*Data shown:*
+-------+
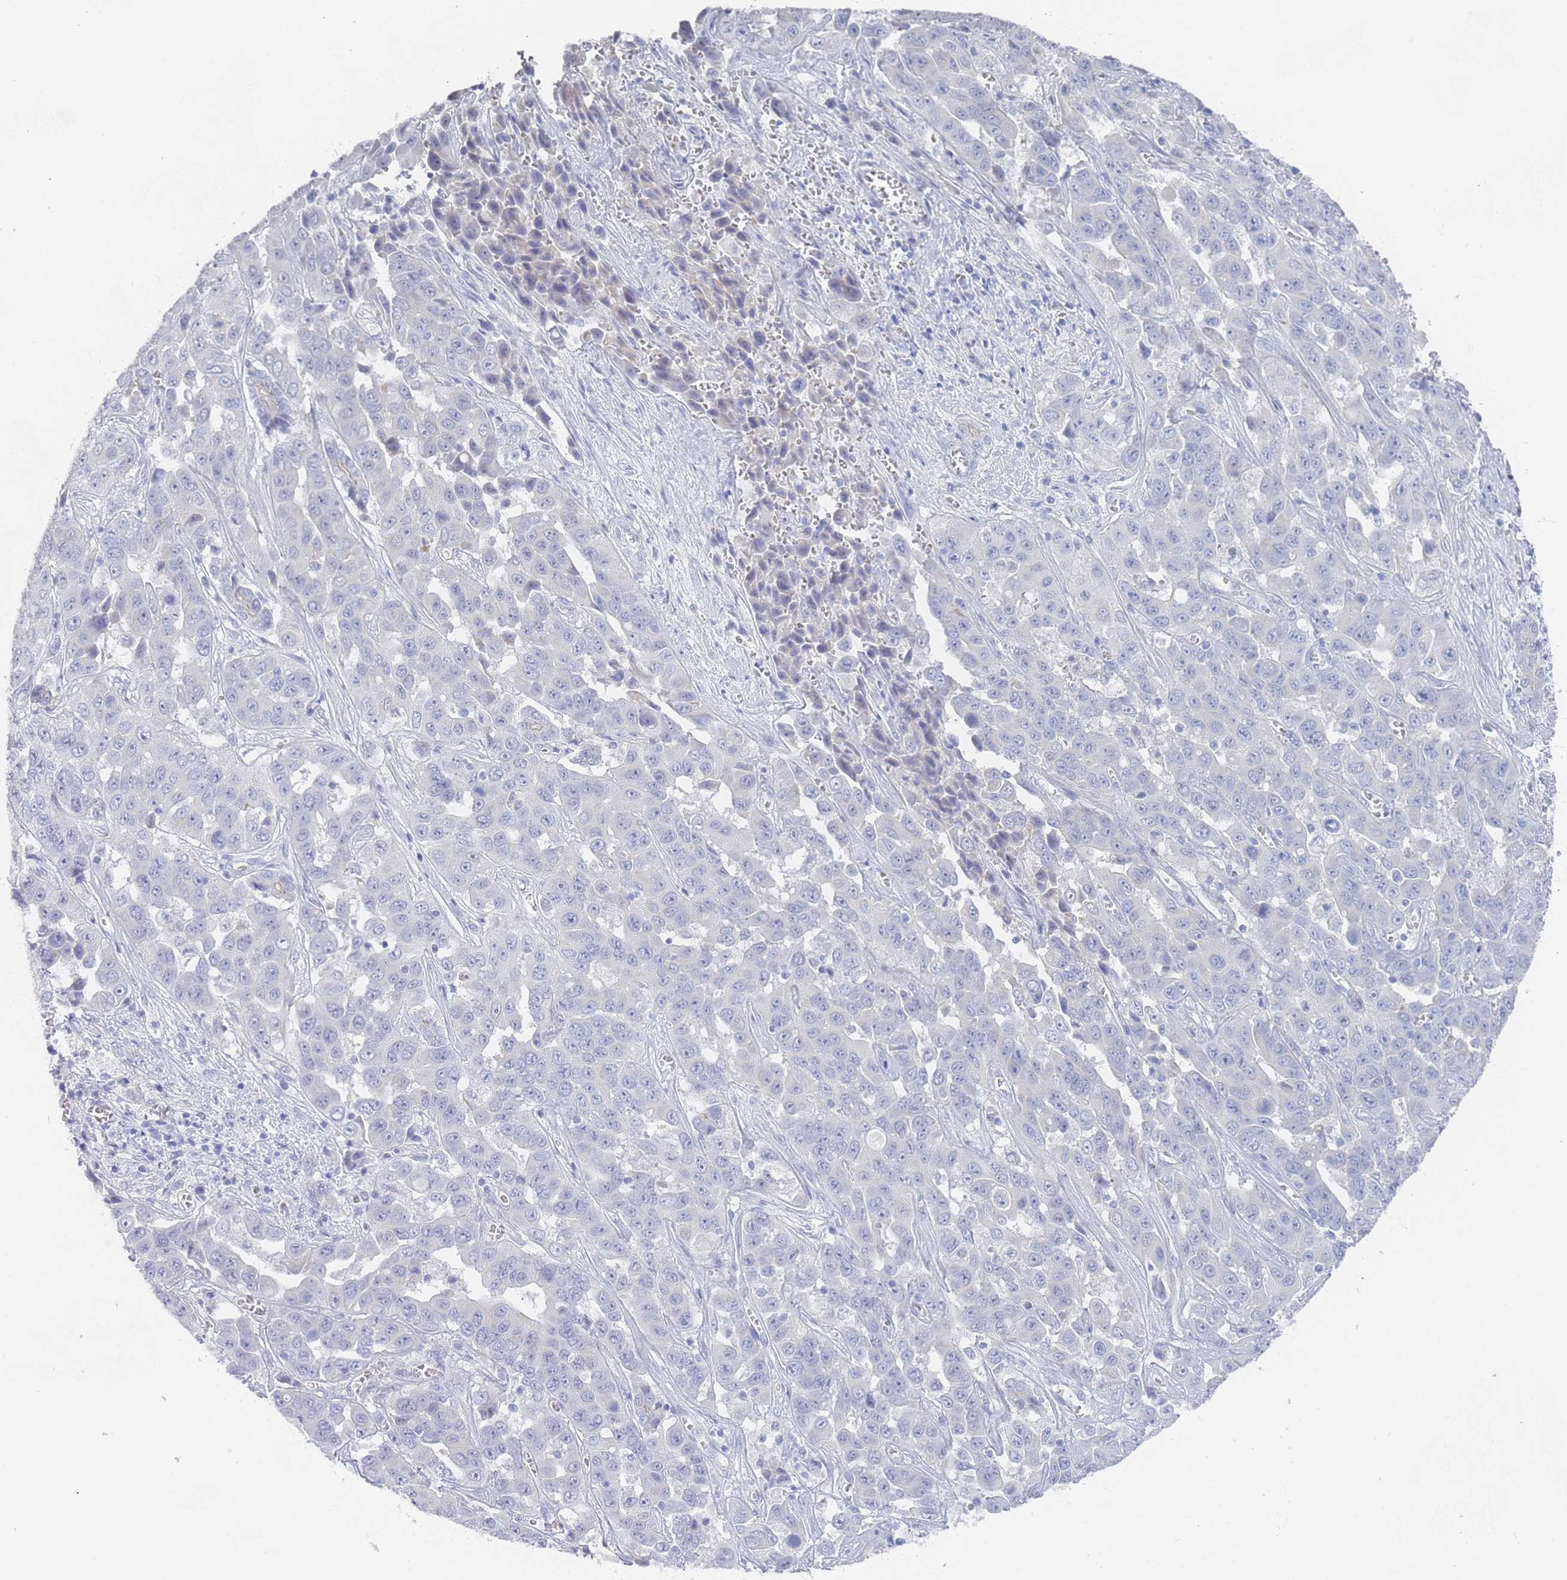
{"staining": {"intensity": "negative", "quantity": "none", "location": "none"}, "tissue": "liver cancer", "cell_type": "Tumor cells", "image_type": "cancer", "snomed": [{"axis": "morphology", "description": "Cholangiocarcinoma"}, {"axis": "topography", "description": "Liver"}], "caption": "A micrograph of cholangiocarcinoma (liver) stained for a protein demonstrates no brown staining in tumor cells.", "gene": "IMPG1", "patient": {"sex": "female", "age": 52}}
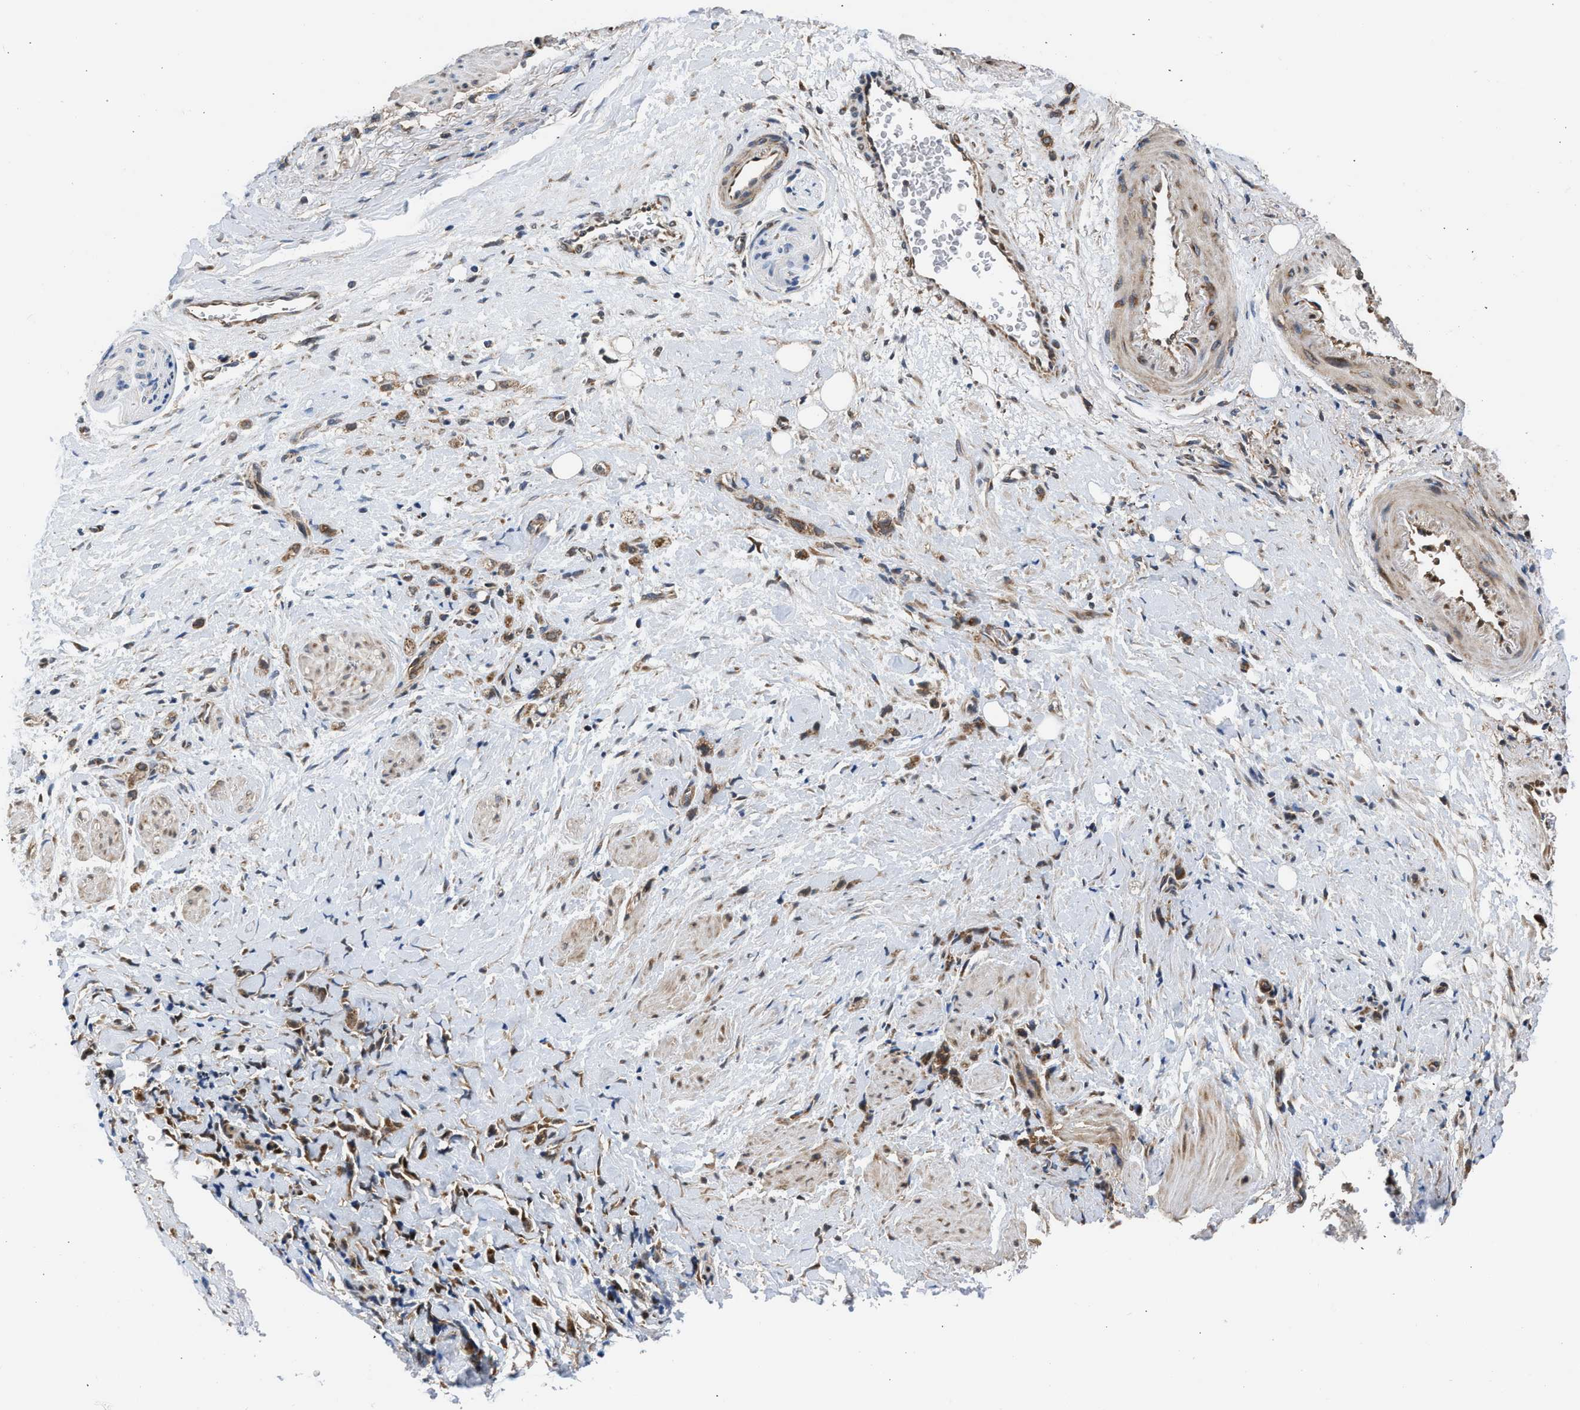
{"staining": {"intensity": "moderate", "quantity": ">75%", "location": "cytoplasmic/membranous"}, "tissue": "stomach cancer", "cell_type": "Tumor cells", "image_type": "cancer", "snomed": [{"axis": "morphology", "description": "Adenocarcinoma, NOS"}, {"axis": "topography", "description": "Stomach"}], "caption": "DAB immunohistochemical staining of human adenocarcinoma (stomach) shows moderate cytoplasmic/membranous protein staining in about >75% of tumor cells.", "gene": "POLG2", "patient": {"sex": "male", "age": 82}}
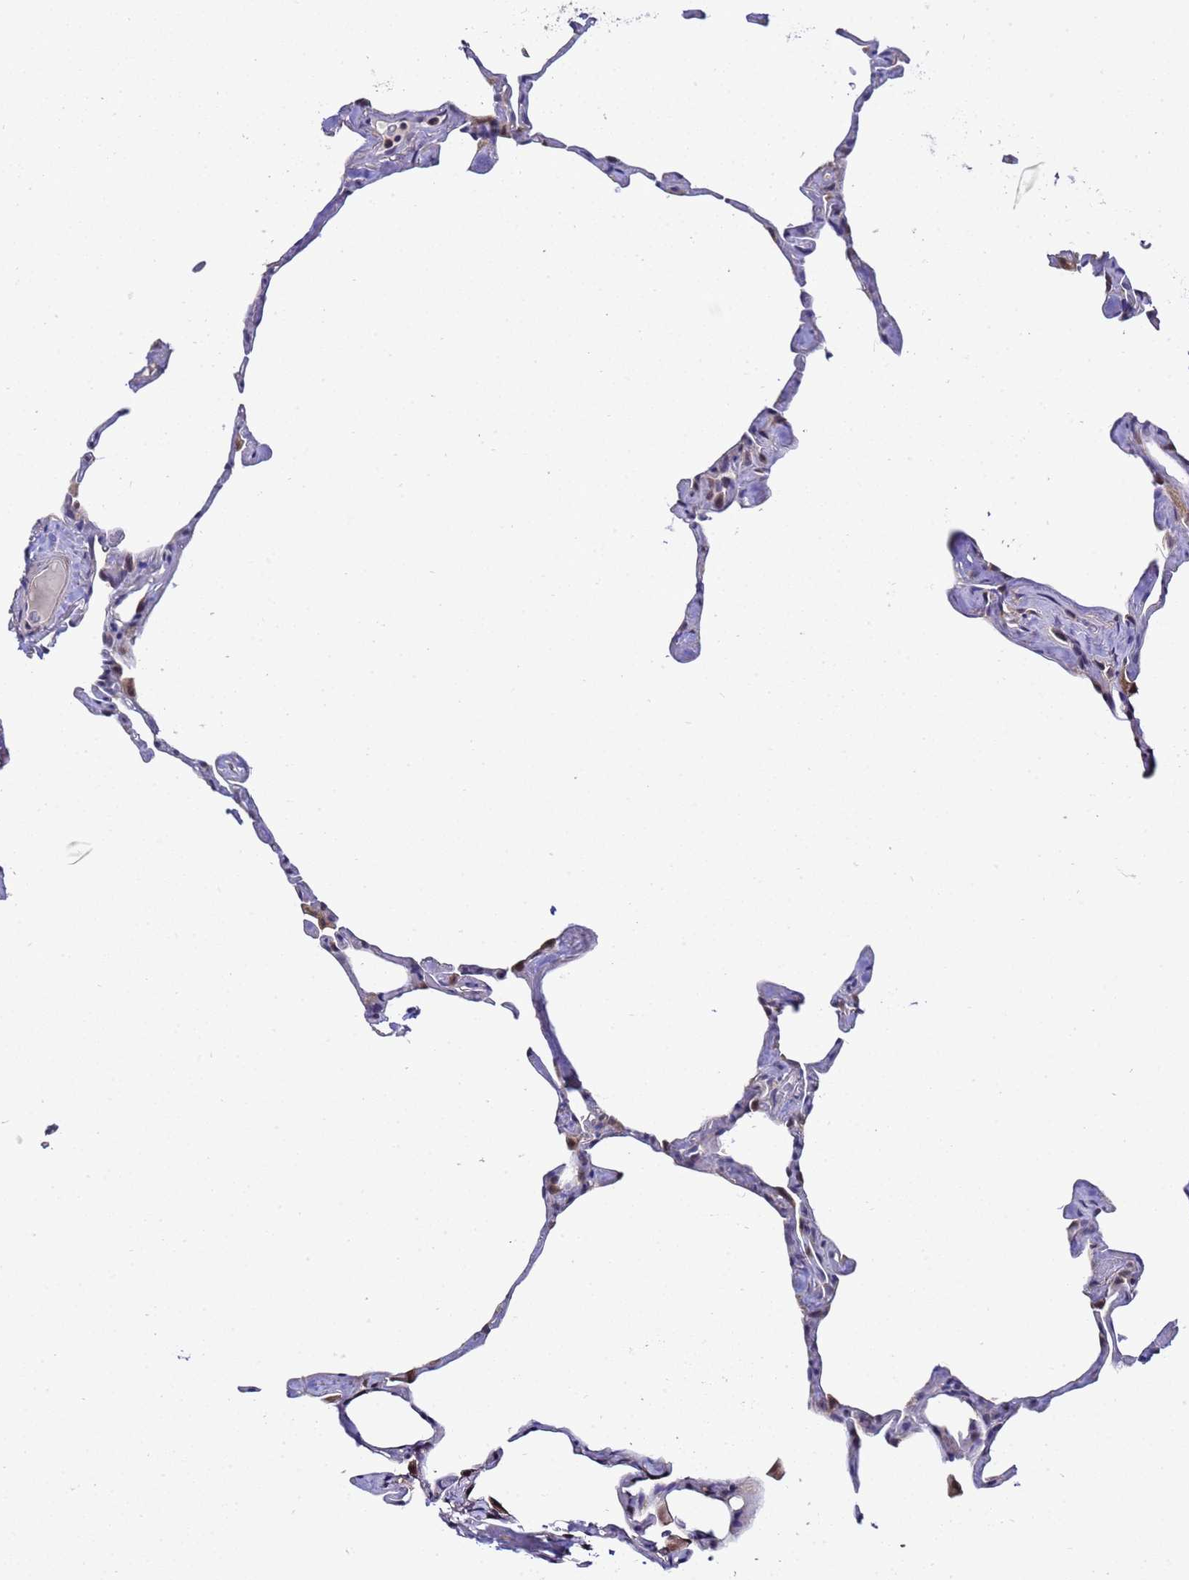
{"staining": {"intensity": "negative", "quantity": "none", "location": "none"}, "tissue": "lung", "cell_type": "Alveolar cells", "image_type": "normal", "snomed": [{"axis": "morphology", "description": "Normal tissue, NOS"}, {"axis": "topography", "description": "Lung"}], "caption": "Immunohistochemistry histopathology image of benign lung: human lung stained with DAB (3,3'-diaminobenzidine) demonstrates no significant protein staining in alveolar cells. Nuclei are stained in blue.", "gene": "ANAPC13", "patient": {"sex": "male", "age": 65}}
+-------+
*Action item:*
Without including any pictures, reproduce the listing exactly.

*The answer:*
{"staining": {"intensity": "negative", "quantity": "none", "location": "none"}, "tissue": "liver cancer", "cell_type": "Tumor cells", "image_type": "cancer", "snomed": [{"axis": "morphology", "description": "Cholangiocarcinoma"}, {"axis": "topography", "description": "Liver"}], "caption": "A micrograph of cholangiocarcinoma (liver) stained for a protein demonstrates no brown staining in tumor cells.", "gene": "IMPG1", "patient": {"sex": "female", "age": 52}}
{"staining": {"intensity": "moderate", "quantity": ">75%", "location": "cytoplasmic/membranous"}, "tissue": "stomach cancer", "cell_type": "Tumor cells", "image_type": "cancer", "snomed": [{"axis": "morphology", "description": "Adenocarcinoma, NOS"}, {"axis": "topography", "description": "Stomach"}], "caption": "DAB immunohistochemical staining of human adenocarcinoma (stomach) shows moderate cytoplasmic/membranous protein staining in about >75% of tumor cells.", "gene": "POLG2", "patient": {"sex": "male", "age": 82}}
{"staining": {"intensity": "negative", "quantity": "none", "location": "none"}, "tissue": "lung", "cell_type": "Alveolar cells", "image_type": "normal", "snomed": [{"axis": "morphology", "description": "Normal tissue, NOS"}, {"axis": "topography", "description": "Lung"}], "caption": "Immunohistochemistry histopathology image of benign lung: human lung stained with DAB (3,3'-diaminobenzidine) demonstrates no significant protein staining in alveolar cells. Nuclei are stained in blue.", "gene": "ANAPC13", "patient": {"sex": "male", "age": 65}}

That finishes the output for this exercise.